Instructions for the task:
The output should be all lines of the entries below in which the word "Nuevo" occurs.

Supplied entries:
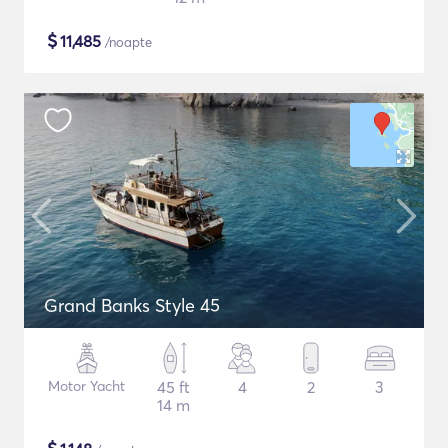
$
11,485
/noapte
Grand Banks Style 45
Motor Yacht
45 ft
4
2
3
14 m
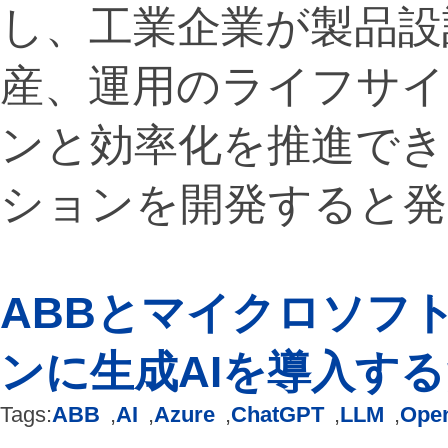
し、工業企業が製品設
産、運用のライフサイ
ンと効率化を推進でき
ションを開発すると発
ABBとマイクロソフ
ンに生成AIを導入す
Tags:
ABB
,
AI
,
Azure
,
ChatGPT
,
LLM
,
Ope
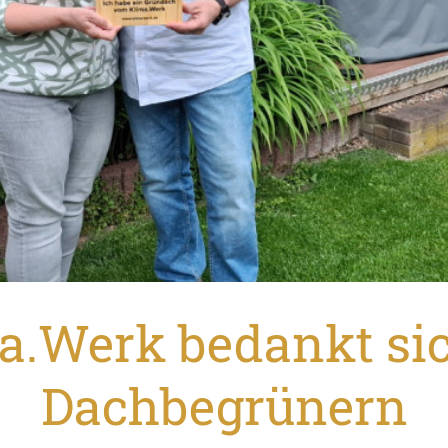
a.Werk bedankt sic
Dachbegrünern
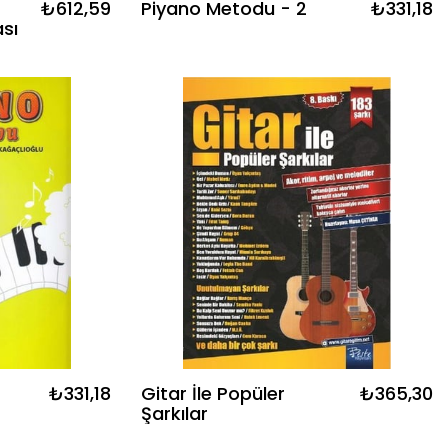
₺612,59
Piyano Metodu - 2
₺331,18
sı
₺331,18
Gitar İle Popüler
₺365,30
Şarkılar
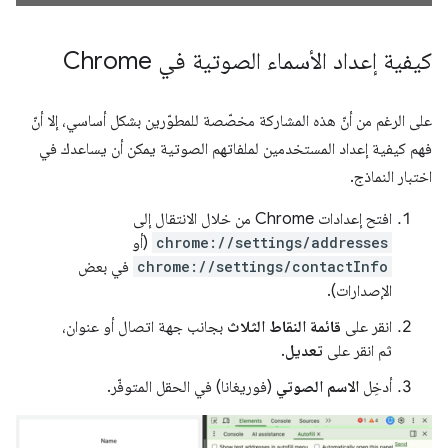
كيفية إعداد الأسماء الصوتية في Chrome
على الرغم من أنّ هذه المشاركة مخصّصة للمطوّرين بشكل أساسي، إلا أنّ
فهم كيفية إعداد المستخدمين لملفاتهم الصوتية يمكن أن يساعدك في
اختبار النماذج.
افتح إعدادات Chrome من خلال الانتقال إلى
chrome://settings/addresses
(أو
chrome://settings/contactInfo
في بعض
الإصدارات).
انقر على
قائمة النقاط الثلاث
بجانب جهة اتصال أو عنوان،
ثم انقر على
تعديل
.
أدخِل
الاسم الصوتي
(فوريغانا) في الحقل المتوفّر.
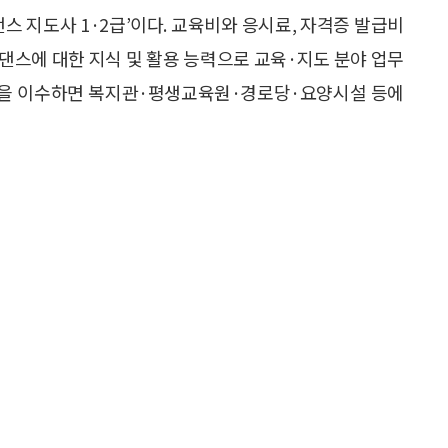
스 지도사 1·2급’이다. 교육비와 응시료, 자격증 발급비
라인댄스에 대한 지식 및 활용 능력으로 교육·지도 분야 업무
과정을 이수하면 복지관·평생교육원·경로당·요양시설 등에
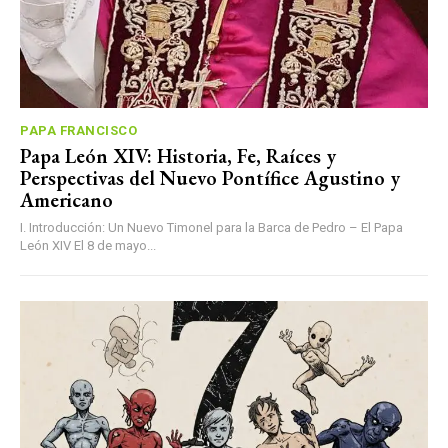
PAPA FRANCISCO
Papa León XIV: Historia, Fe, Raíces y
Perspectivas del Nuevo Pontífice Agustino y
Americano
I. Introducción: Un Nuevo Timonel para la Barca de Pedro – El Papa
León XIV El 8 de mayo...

==

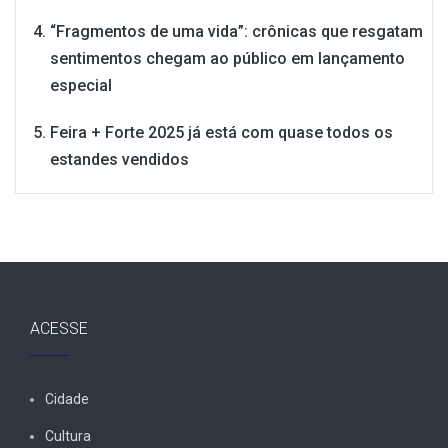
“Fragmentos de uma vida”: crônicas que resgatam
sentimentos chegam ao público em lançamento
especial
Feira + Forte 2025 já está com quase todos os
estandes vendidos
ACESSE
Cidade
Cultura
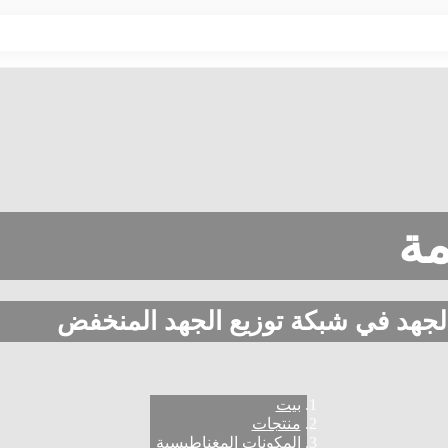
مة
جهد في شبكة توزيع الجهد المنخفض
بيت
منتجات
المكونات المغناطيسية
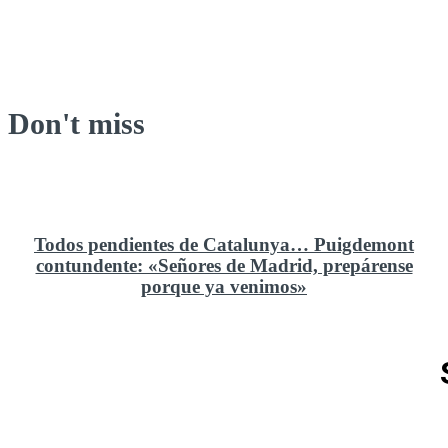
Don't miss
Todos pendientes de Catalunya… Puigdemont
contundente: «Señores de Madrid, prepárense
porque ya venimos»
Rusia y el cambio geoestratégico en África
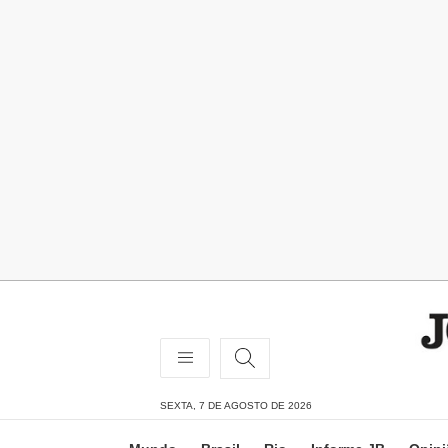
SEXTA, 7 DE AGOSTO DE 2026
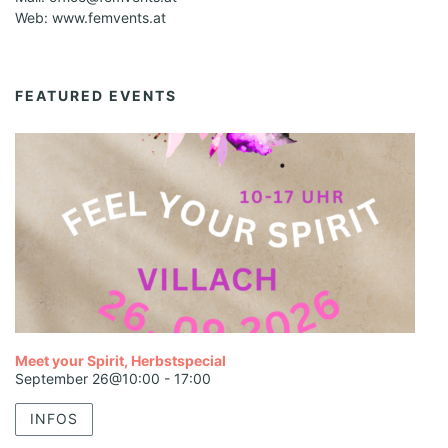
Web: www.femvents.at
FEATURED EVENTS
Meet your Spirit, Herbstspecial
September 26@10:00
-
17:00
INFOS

Exercise solution:
Perspectivas del Nuevo Pontífice Agustino y
I. Introducción: Un Nuevo Timonel para la Barca de Pedro – El Papa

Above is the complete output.